Ловушки свободы
- №9, сентябрь
- Моника Марон
Когда-то давно два брата совершили преступление -- грабеж и убийство. Было несколько трупов. Один брат -- Хельмут -- бежал вместе с добычей. Другого -- Манфреда -- схватили. Все годы заключения Манфред мечтал о свободе и причитающейся ему части добычи, которую хранил для него Хельмут. Хельмут слал посылки, иногда приезжал сам и обещал Манфреду по-братски вознаградить его за годы, что тот отсидел за него, за верность и за молчание.
Награбленное Хельмут вложил в выгодное дело, основав предприятие, которое он и члены его семьи своим усердием и умом сделали прибыльным. Он стал уважаемым человеком, выучился хорошим манерам и английскому языку. Его дети играли в теннис и музицировали.
Когда Манфред наконец вышел из тюрьмы, Хельмут купил ему квартиру, открыл счет в банке и даже пообещал филиал предприятия, как только Манфред освоит основы предпринимательства. Протрезвев после первых глотков свободы, Манфред принялся считать. Он пришел к выводу, что ему причитается не только филиал, а половина предприятия. "Если бы я, -- думал Манфред, -- остался на свободе, как Хельмут, то сколотил бы себе по меньшей мере такое же состояние".
Хельмут знал, что Манфред не сможет защитить свое право в суде, даже если оно у него и есть. И кроме того -- но об этом Хельмут, разумеется, не говорил вслух, -- Манфред, этот братец-сиделец, вообще был бы не в состоянии вести такое сложное предприятие. Он даже не мог как следует обращаться с компьютером. И потом у Манфреда был этот ужасный выговор, от которого отучились Хельмут и его жена и которому даже не успели выучиться их дети.

*ЗАДАНИЕ*
Перечислите по фрагменту все шаги, которые Хельмут предпринял для Манфреда, когда тот вышел из тюрьмы.

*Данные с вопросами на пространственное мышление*
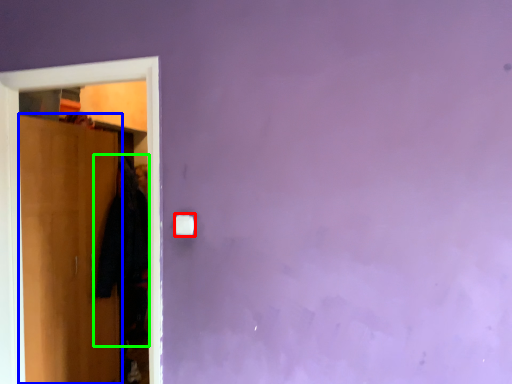
Question: Based on their relative distances, which object is farther from light switch (highlighted by a red box)? Choose from door (highlighted by a blue box) and clothing (highlighted by a green box).

Choices:
 (A) door
 (B) clothing

Answer: (B)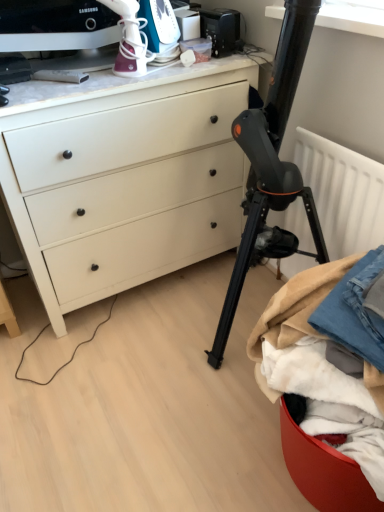
Where is `vacant space in front of matte white chest of drawers at upper left`? The height and width of the screenshot is (512, 384). vacant space in front of matte white chest of drawers at upper left is located at coordinates (122, 393).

*ОТВЕТ*
- Купил ему квартиру.
- Открыл ему счет в банке.
- Пообещал ему филиал предприятия, как только Манфред освоит основы предпринимательства.